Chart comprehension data
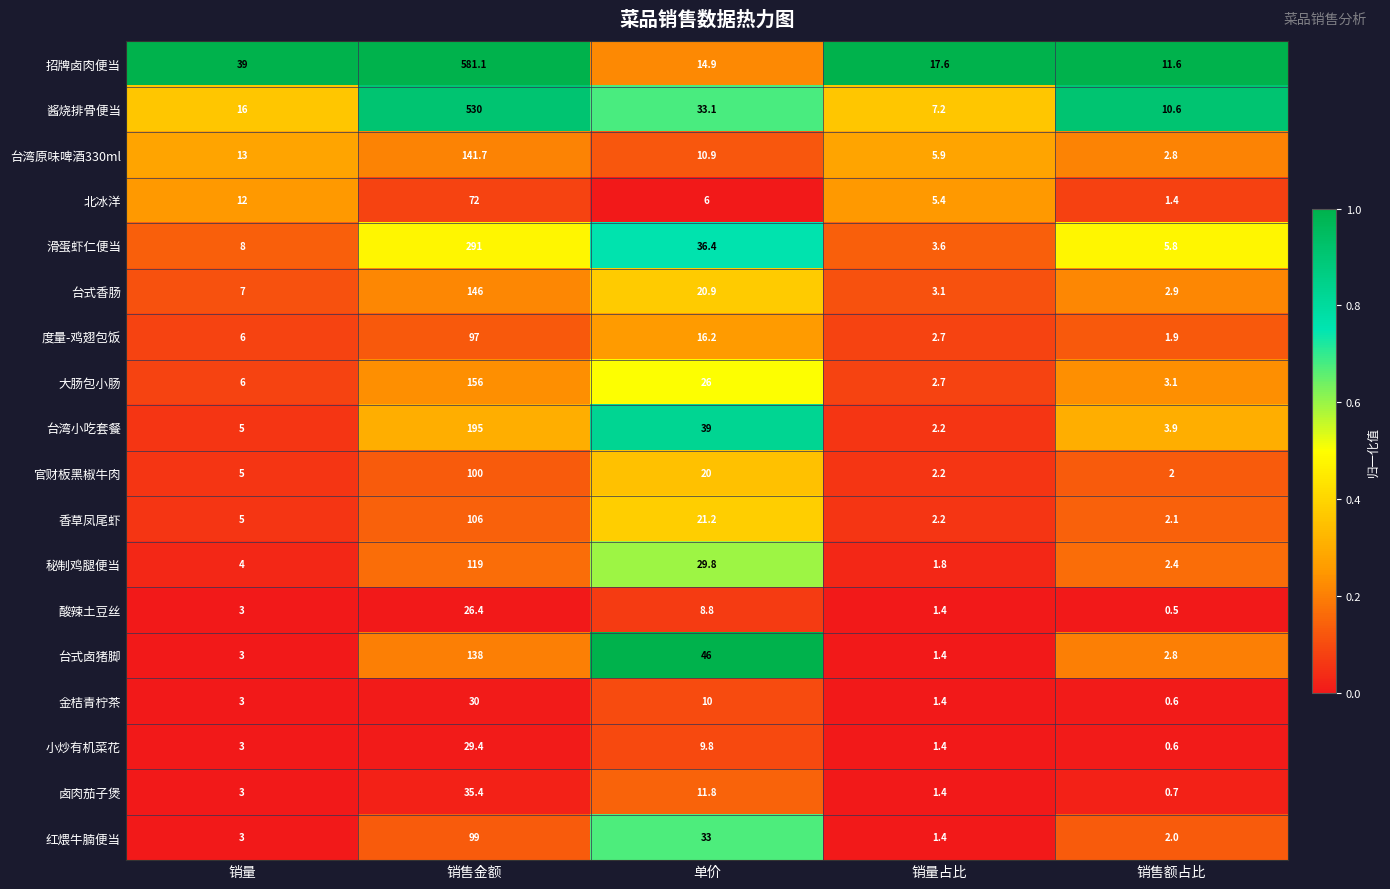

Which series has the widest spread of values?

招牌卤肉便当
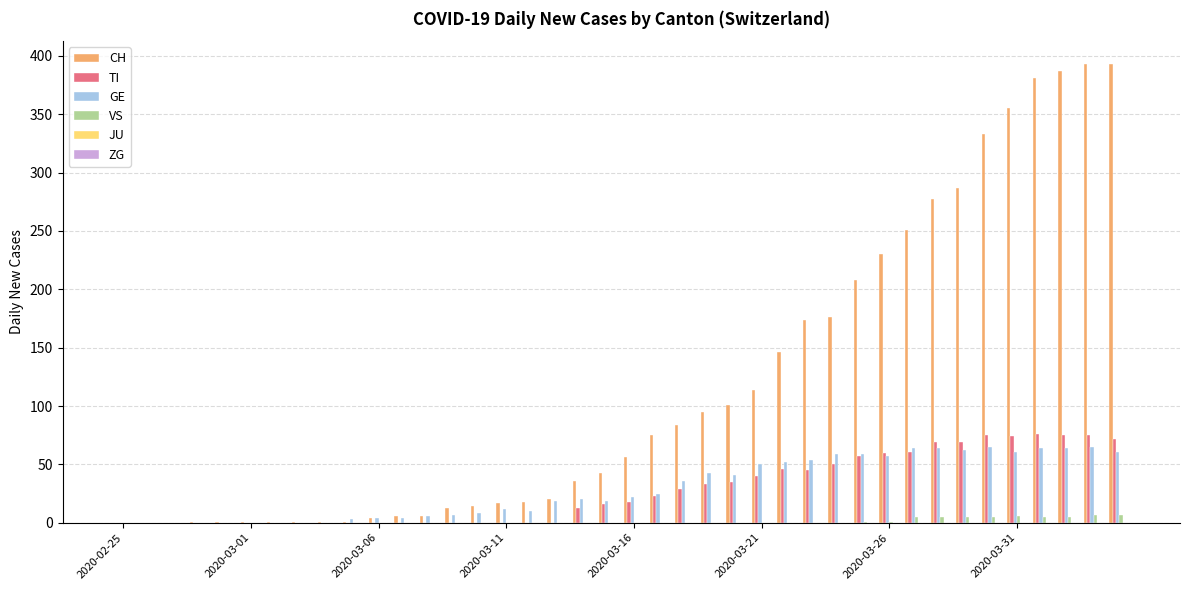

What is the sum of all VS values?

52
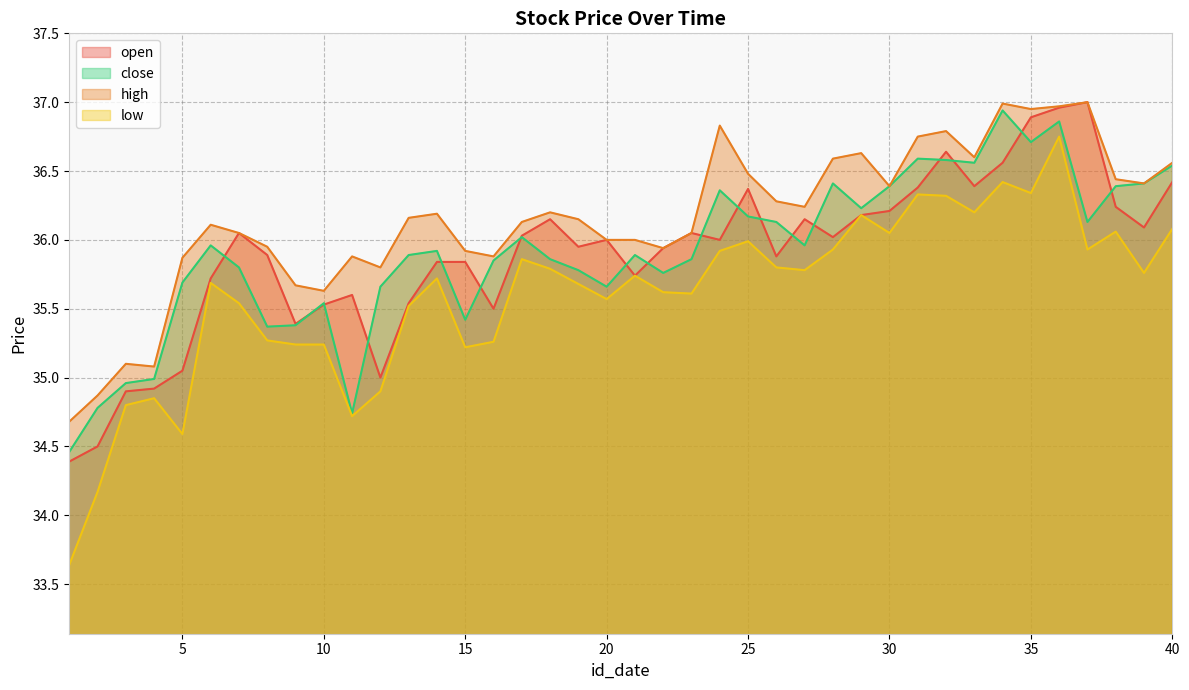

What is the total value across all series at 40?

145.6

To-do item
Put every line of the records above into a numbered list, omitting blank lines and the pictures.

Exercise answer
1. Which series has the widest spread of values?
2. 招牌卤肉便当
3. What is the sum of all VS values?
4. 52
5. What is the total value across all series at 40?
6. 145.6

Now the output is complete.